First, why should African leaders wait for America, China, France, Germany, Russia, or India to contribute $100 billion to deal with climate change? What money are they expecting from these developed nations when Nigeria’s budget, for example, is today projected at 21.83 trillion? Why should a Nigerian president, for example, wait for a portion of $100 billion to work on climate change? What happens to his country’s money? What would he do with it?

Why should the Egyptian and South African presidents convene in Paris and expose themselves bare to an international community and the French President by saying that they haven’t seen a penny of the $100 billion pledged during the Paris Agreement? Do they have to wait for this money to handle the climate change disasters and mess in their countries? Your Excellency, you must talk to your African colleagues about getting serious about leadership if they want to make Africa great. There is no point whatsoever between actions committed to meaningful goals and public service. The two are inseparable. The leaders of African countries must rise and do more for Africa.

In my memo to two new African presidents, I have extensively advised them on making their countries great. I deliberately wrote those memos to them because they were newly elected, and I hope to see them champion a new beginning. My idea is to remind them about Africanity and its revolutionary proposal as prophesied by Kwameh Nkrumah and Gamel Abdel Nasser. But the reality of the African continent is still at its nadir.

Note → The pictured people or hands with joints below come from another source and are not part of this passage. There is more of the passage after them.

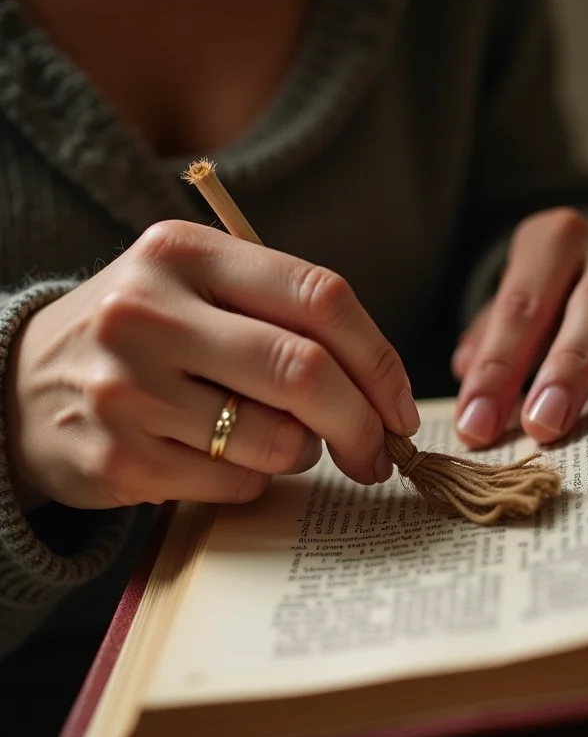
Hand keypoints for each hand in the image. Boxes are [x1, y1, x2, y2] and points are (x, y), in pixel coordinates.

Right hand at [6, 221, 418, 509]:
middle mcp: (150, 312)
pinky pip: (236, 483)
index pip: (319, 296)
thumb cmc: (144, 336)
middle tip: (378, 451)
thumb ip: (283, 316)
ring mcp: (128, 388)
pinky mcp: (119, 458)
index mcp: (185, 253)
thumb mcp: (198, 290)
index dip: (379, 358)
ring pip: (276, 439)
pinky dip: (255, 479)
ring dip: (303, 452)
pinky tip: (223, 459)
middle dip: (362, 423)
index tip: (401, 406)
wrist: (26, 383)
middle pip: (305, 371)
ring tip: (280, 442)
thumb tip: (380, 387)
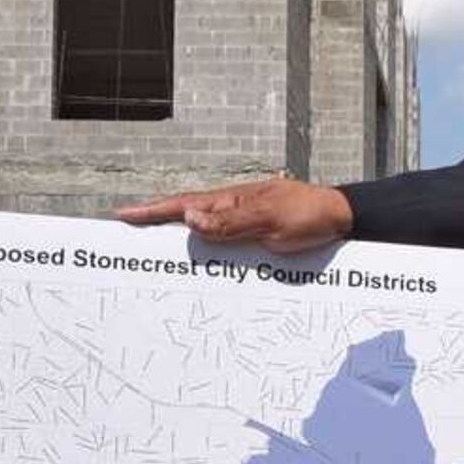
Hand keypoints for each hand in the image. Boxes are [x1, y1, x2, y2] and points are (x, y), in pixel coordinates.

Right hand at [114, 176, 355, 253]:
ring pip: (202, 235)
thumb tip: (189, 220)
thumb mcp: (270, 219)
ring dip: (178, 242)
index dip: (151, 212)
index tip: (122, 215)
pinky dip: (205, 252)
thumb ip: (231, 222)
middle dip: (154, 225)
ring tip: (151, 254)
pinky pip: (222, 246)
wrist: (341, 218)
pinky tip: (198, 263)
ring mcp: (242, 223)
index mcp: (230, 201)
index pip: (182, 206)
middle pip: (184, 219)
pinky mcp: (254, 237)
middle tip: (125, 235)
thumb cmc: (308, 214)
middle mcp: (231, 210)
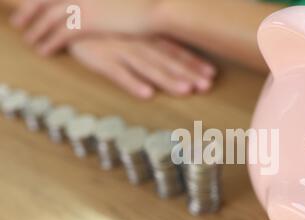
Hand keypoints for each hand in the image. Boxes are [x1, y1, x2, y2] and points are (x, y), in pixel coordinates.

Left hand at [11, 0, 162, 55]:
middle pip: (42, 0)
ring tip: (28, 41)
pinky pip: (59, 34)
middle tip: (18, 23)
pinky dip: (47, 42)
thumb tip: (96, 5)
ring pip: (47, 18)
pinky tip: (42, 51)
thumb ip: (100, 1)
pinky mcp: (87, 22)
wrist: (155, 9)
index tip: (28, 6)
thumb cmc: (142, 3)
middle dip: (27, 12)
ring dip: (34, 30)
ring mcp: (81, 4)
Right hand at [69, 36, 215, 98]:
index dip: (194, 63)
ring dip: (168, 79)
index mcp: (146, 35)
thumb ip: (152, 39)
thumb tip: (175, 53)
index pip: (175, 50)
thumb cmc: (105, 24)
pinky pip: (118, 73)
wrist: (67, 15)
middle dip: (188, 74)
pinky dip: (133, 83)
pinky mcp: (101, 60)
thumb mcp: (131, 28)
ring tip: (186, 91)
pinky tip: (147, 94)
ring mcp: (120, 50)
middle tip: (206, 86)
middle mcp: (137, 41)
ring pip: (148, 66)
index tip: (212, 75)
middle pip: (167, 60)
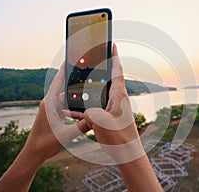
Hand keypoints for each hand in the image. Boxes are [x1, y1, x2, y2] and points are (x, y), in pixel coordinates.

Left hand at [24, 64, 90, 161]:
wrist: (33, 154)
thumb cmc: (45, 144)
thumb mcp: (67, 134)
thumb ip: (82, 126)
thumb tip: (96, 118)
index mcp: (49, 103)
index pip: (58, 81)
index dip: (64, 69)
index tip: (69, 59)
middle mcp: (48, 104)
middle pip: (63, 89)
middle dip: (74, 83)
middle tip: (86, 76)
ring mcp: (49, 109)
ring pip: (64, 99)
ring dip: (74, 97)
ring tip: (86, 92)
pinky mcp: (51, 115)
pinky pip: (63, 106)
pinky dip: (71, 106)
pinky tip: (81, 109)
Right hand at [83, 44, 144, 162]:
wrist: (128, 155)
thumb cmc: (120, 139)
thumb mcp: (102, 123)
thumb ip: (91, 112)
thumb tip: (86, 110)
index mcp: (119, 95)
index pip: (116, 70)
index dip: (113, 55)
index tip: (111, 43)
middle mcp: (117, 99)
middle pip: (106, 79)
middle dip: (97, 69)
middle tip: (88, 60)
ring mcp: (112, 108)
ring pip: (97, 94)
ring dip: (86, 90)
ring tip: (74, 86)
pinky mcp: (108, 117)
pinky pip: (93, 108)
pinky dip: (82, 108)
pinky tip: (70, 111)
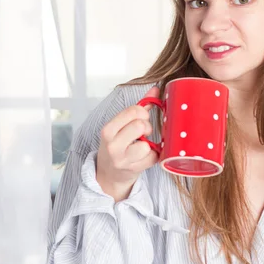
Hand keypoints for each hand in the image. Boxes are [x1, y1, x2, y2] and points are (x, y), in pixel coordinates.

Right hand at [96, 86, 160, 201]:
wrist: (109, 174)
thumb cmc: (117, 144)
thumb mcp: (121, 125)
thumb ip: (139, 107)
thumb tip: (155, 89)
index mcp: (108, 130)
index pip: (132, 111)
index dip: (142, 112)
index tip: (142, 117)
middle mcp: (113, 145)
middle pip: (140, 126)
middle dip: (146, 127)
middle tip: (143, 132)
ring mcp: (122, 160)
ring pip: (146, 145)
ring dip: (149, 144)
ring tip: (144, 145)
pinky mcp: (134, 171)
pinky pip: (153, 158)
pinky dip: (154, 155)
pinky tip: (146, 155)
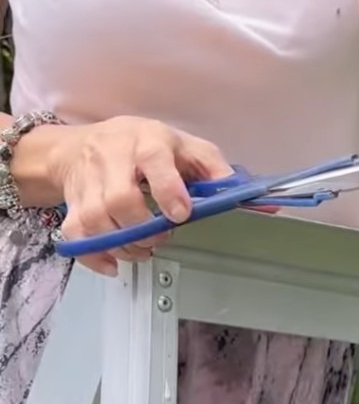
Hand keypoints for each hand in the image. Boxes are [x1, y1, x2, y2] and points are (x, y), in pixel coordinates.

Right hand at [48, 116, 232, 277]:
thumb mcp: (183, 146)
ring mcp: (88, 181)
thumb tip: (241, 191)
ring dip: (123, 245)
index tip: (180, 215)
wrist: (79, 146)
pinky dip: (94, 254)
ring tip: (143, 249)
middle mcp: (112, 158)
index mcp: (147, 141)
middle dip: (143, 228)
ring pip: (95, 220)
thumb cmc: (141, 146)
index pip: (154, 160)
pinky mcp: (71, 203)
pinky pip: (75, 234)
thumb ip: (212, 167)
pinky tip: (115, 262)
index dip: (168, 190)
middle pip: (119, 199)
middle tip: (161, 237)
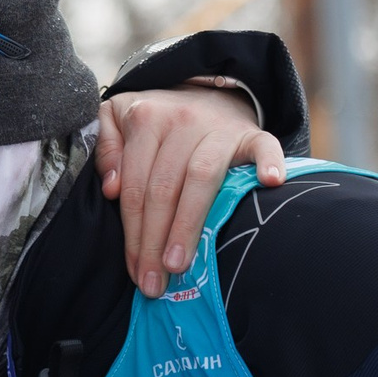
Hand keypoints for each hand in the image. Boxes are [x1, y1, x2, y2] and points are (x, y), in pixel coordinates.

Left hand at [95, 81, 286, 298]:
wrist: (205, 94)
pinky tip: (270, 183)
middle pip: (163, 188)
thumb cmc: (159, 122)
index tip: (134, 269)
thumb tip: (111, 188)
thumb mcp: (119, 120)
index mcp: (146, 118)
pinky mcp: (251, 133)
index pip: (135, 186)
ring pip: (201, 178)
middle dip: (155, 241)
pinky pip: (263, 145)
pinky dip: (268, 162)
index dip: (132, 232)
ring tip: (179, 264)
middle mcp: (181, 120)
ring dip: (188, 224)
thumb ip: (107, 150)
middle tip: (153, 282)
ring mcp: (219, 127)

Dear Prime Minister, my problem with your African colleagues is not far-fetched from the fact that the majority of them behave toward the global north as inferior. That inferiority complex in virtually all African leaders could have emanated from the colonial era when our forefathers were subjugated and enslaved by the colonial north. That’s why I firmly believe we don’t have that kind of Mortleyism and Mazruina coming from within them! Indeed, it is quite unwholesome to see almost all 54 African countries struggling to have good leadership and governance even when colonial men and their mentality are no longer in Africa. What makes the African leaders have this second-class inferiority complex mentality? One hasn’t the vaguest idea!

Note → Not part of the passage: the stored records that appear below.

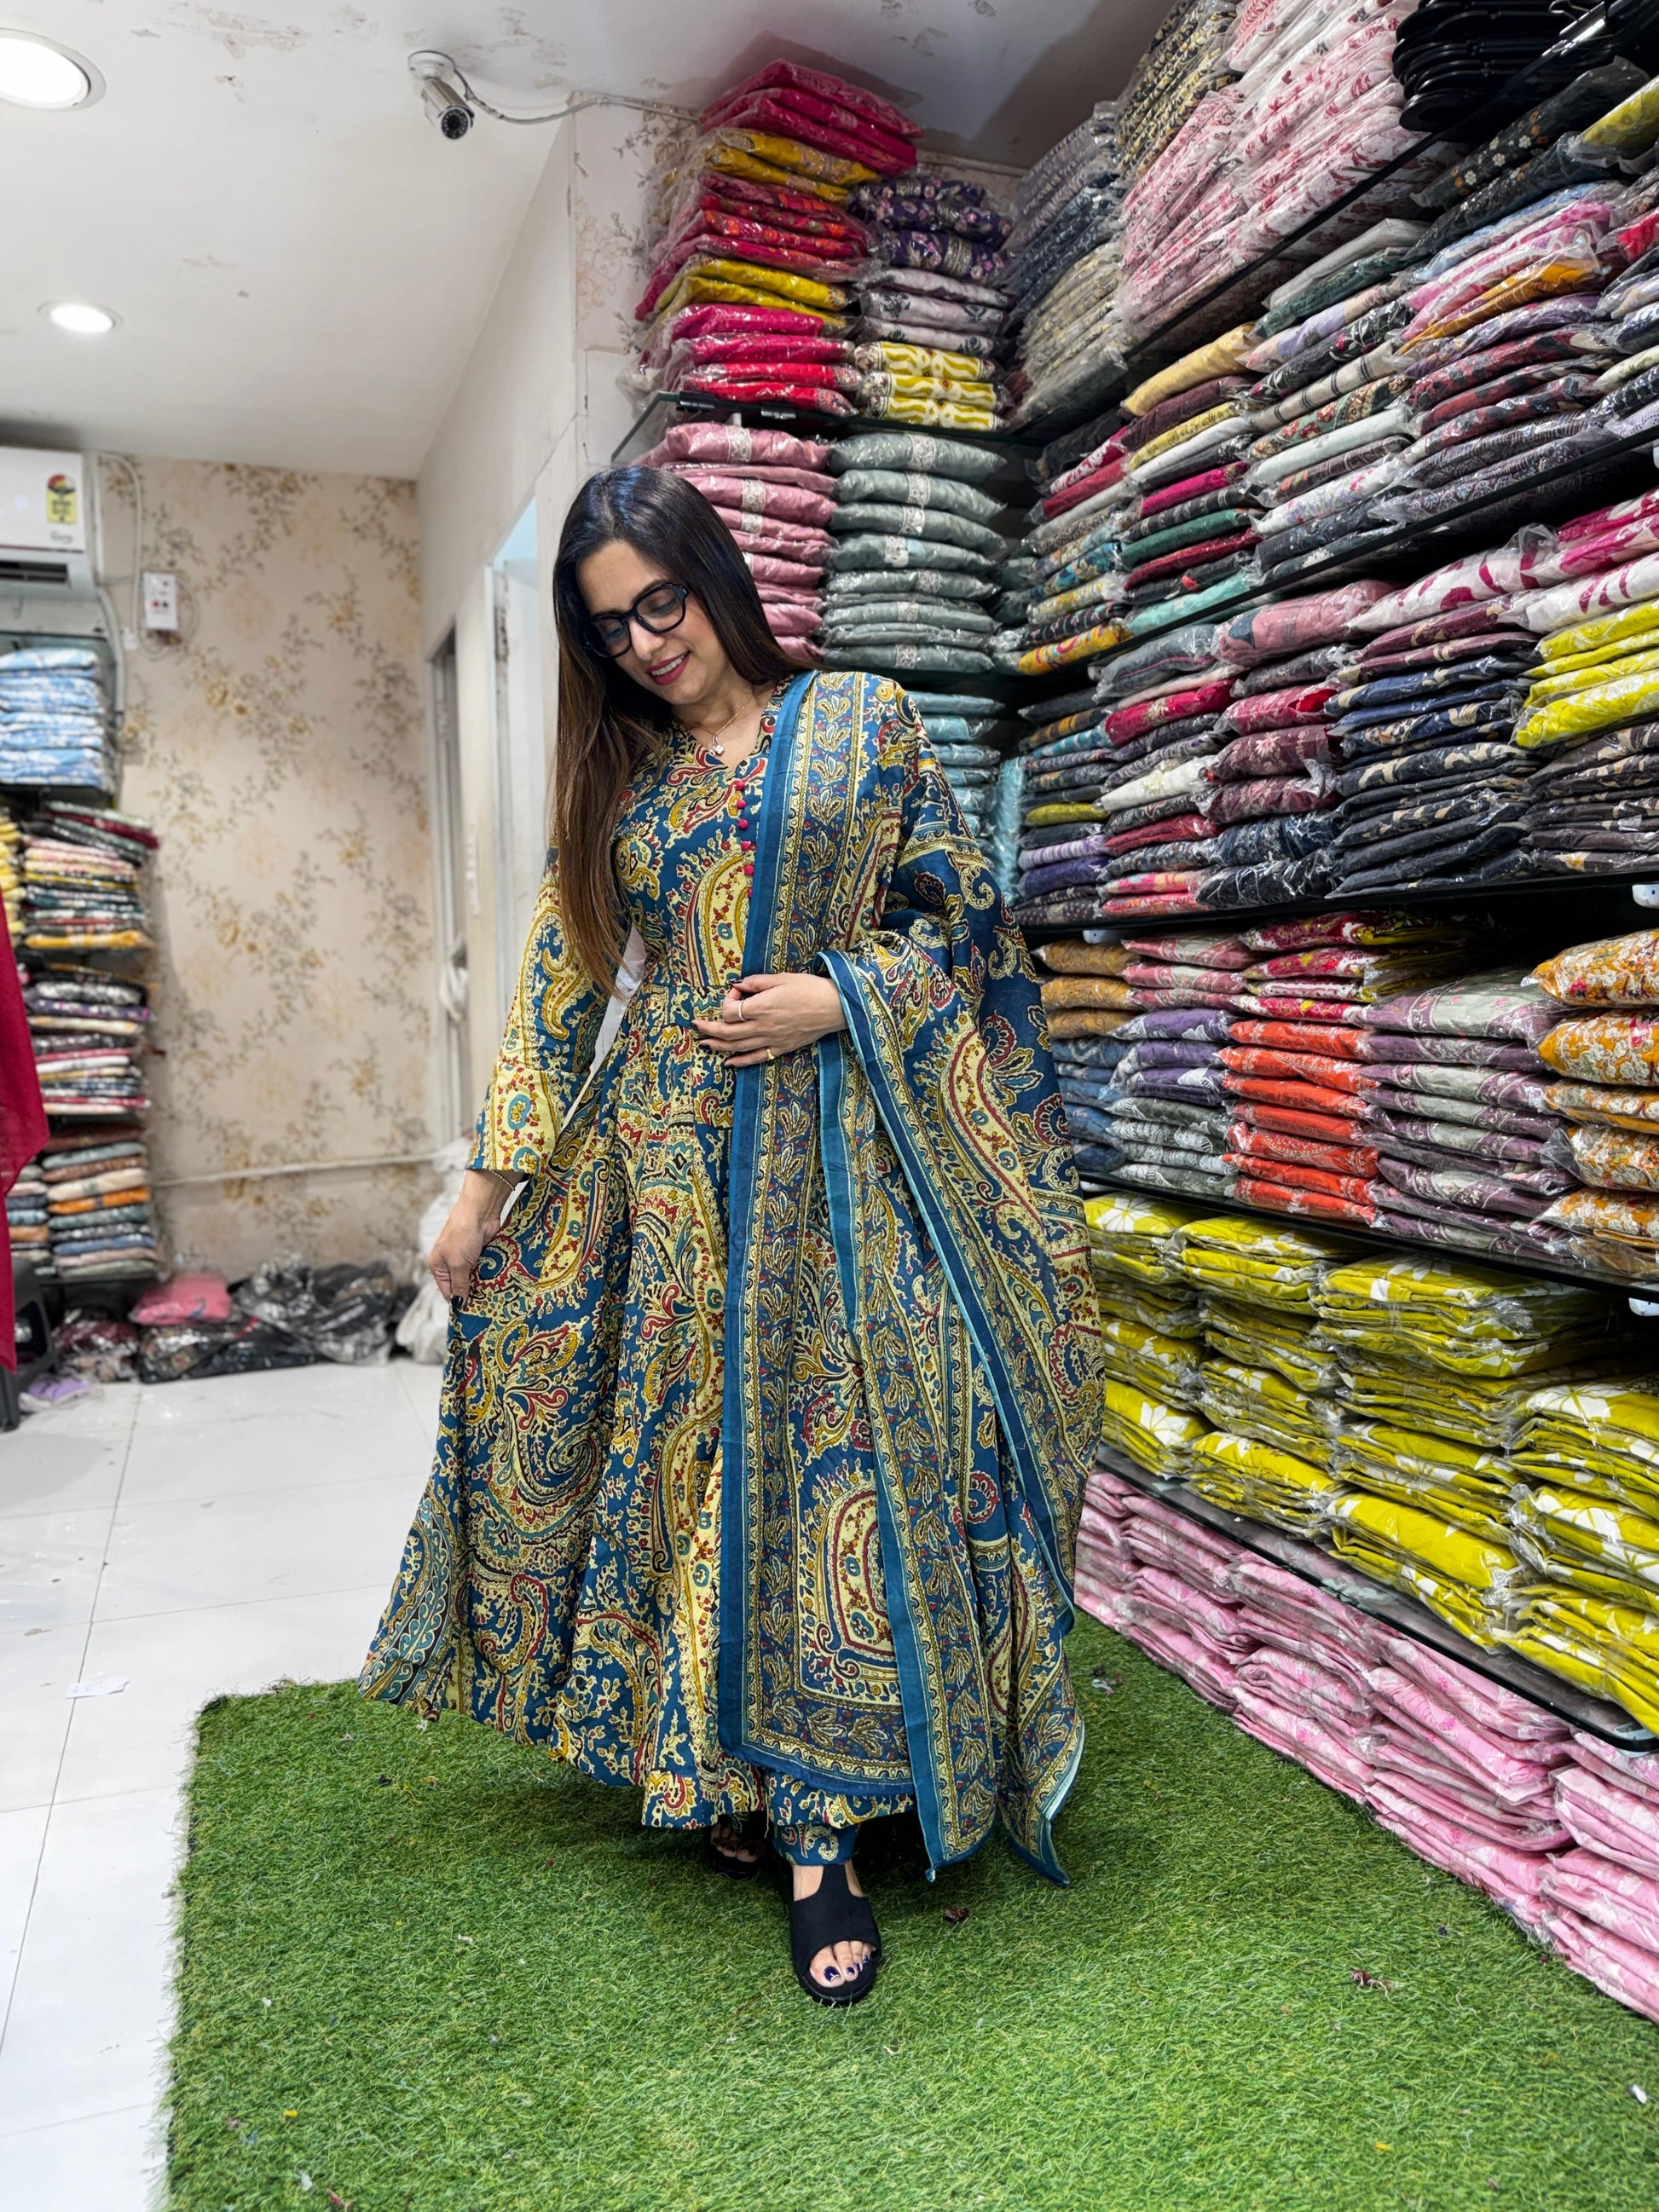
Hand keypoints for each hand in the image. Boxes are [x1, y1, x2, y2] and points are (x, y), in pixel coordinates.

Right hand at [427, 1169, 512, 1302]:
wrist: (480, 1211)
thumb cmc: (463, 1236)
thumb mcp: (458, 1264)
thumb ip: (459, 1285)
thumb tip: (458, 1304)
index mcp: (438, 1265)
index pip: (447, 1290)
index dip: (457, 1301)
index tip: (470, 1313)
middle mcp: (450, 1262)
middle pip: (460, 1285)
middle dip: (471, 1293)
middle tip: (484, 1308)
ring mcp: (465, 1257)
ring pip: (474, 1277)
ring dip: (482, 1284)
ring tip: (493, 1298)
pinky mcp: (480, 1252)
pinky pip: (484, 1269)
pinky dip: (490, 1275)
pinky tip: (498, 1284)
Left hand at [692, 972, 846, 1068]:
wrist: (835, 1007)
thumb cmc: (810, 988)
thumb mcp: (781, 978)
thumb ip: (757, 982)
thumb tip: (739, 985)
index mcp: (762, 1006)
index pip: (731, 1010)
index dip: (727, 1001)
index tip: (736, 992)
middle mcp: (763, 1026)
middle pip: (728, 1032)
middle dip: (709, 1029)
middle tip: (697, 1026)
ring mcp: (772, 1040)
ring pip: (738, 1047)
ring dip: (719, 1046)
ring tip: (705, 1044)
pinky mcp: (782, 1048)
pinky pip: (756, 1058)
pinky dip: (740, 1061)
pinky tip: (729, 1062)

Seriously, out of the 54 African countries, one can hardly tell at least five that are doing very well in economic growth and development. What then happens to the African leadership? What is wrong with Africa?

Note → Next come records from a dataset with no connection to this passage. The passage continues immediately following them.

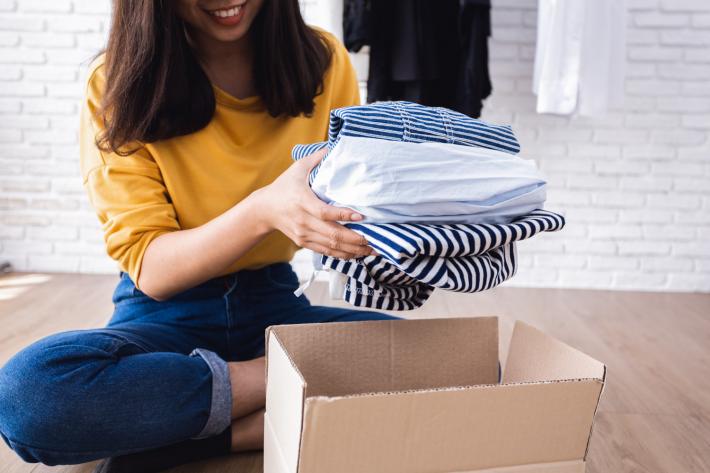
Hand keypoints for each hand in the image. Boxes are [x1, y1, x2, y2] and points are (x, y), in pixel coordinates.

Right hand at [253, 148, 373, 259]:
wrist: (264, 209)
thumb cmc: (284, 185)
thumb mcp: (297, 168)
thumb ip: (317, 157)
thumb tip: (335, 145)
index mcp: (302, 201)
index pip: (325, 212)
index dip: (343, 215)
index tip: (361, 216)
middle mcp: (303, 221)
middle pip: (332, 234)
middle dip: (355, 239)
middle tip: (373, 240)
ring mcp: (303, 234)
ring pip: (331, 246)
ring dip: (352, 250)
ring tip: (370, 249)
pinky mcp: (303, 242)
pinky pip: (325, 252)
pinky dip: (342, 255)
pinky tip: (356, 254)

Dear Prime Minister, as we meet again in Azerbaijan in November 2024, God willing, I hope to be there and express my displeasure over how global leaders have mishandled the issue of climate change negotiations since the Paris Agreement. I am of the view that we give lip service to the climate change matter that today the GHGs produce problems that nobody can escape their public costs. I still believe climate negotiations repeatedly fail to produce realistic agreements because we often focus on reducing public bads instead of contributing to public goods.

While many see the Paris Agreement as a success, people like me think that the result we are getting is still insufficient. Nonetheless, the 2015 COP is still celebrated by some people and countries as a breakthrough!

Sincerely,

Nura Jibo, MRICS, PQS, MNIQS, RQS, UN-DCP

Chartered (Senior) Quantity Surveyor (MRICS), Royal Institution of Chartered Surveyors (RICS), United Kingdom. He is the founder and secretary-general of the African Climate Change Research Centre, United Nations Climate Observer Organization, Jigawa State, Nigeria (2010-Present). Nura is currently the United Nations Designated Contact Point (UN-DCP) on Climate Change for 13 years.